§ **Work instruction**
Look for the word "where" in the material below. Copy each line that has it.

(Input data begins)

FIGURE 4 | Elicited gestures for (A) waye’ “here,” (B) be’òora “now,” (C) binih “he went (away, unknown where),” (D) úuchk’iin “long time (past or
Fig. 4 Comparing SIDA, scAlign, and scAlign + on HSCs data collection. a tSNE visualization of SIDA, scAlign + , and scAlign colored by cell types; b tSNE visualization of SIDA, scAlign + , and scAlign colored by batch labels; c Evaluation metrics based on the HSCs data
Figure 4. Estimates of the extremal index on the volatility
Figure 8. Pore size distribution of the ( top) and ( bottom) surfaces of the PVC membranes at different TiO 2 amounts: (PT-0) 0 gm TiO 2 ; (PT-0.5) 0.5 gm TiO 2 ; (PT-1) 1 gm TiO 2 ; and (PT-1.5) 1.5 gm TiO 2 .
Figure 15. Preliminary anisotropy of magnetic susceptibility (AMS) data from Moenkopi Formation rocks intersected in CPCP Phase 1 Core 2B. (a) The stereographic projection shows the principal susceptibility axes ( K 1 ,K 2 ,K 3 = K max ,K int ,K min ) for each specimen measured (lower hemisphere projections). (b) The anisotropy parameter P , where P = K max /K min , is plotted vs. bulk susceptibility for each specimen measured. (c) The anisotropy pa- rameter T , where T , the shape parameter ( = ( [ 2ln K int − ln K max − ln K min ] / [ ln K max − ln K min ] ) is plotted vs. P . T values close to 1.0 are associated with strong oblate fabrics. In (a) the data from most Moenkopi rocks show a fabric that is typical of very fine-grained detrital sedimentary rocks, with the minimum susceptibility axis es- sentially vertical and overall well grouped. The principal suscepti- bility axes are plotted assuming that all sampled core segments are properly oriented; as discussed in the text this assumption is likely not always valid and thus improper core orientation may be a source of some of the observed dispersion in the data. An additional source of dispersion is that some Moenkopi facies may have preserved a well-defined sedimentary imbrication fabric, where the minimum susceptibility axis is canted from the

(Input data ends)

§ **Output**
FIGURE 4 | Elicited gestures for (A) waye’ “here,” (B) be’òora “now,” (C) binih “he went (away, unknown where),” (D) úuchk’iin “long time (past or
Figure 15. Preliminary anisotropy of magnetic susceptibility (AMS) data from Moenkopi Formation rocks intersected in CPCP Phase 1 Core 2B. (a) The stereographic projection shows the principal susceptibility axes ( K 1 ,K 2 ,K 3 = K max ,K int ,K min ) for each specimen measured (lower hemisphere projections). (b) The anisotropy parameter P , where P = K max /K min , is plotted vs. bulk susceptibility for each specimen measured. (c) The anisotropy pa- rameter T , where T , the shape parameter ( = ( [ 2ln K int − ln K max − ln K min ] / [ ln K max − ln K min ] ) is plotted vs. P . T values close to 1.0 are associated with strong oblate fabrics. In (a) the data from most Moenkopi rocks show a fabric that is typical of very fine-grained detrital sedimentary rocks, with the minimum susceptibility axis es- sentially vertical and overall well grouped. The principal suscepti- bility axes are plotted assuming that all sampled core segments are properly oriented; as discussed in the text this assumption is likely not always valid and thus improper core orientation may be a source of some of the observed dispersion in the data. An additional source of dispersion is that some Moenkopi facies may have preserved a well-defined sedimentary imbrication fabric, where the minimum susceptibility axis is canted from the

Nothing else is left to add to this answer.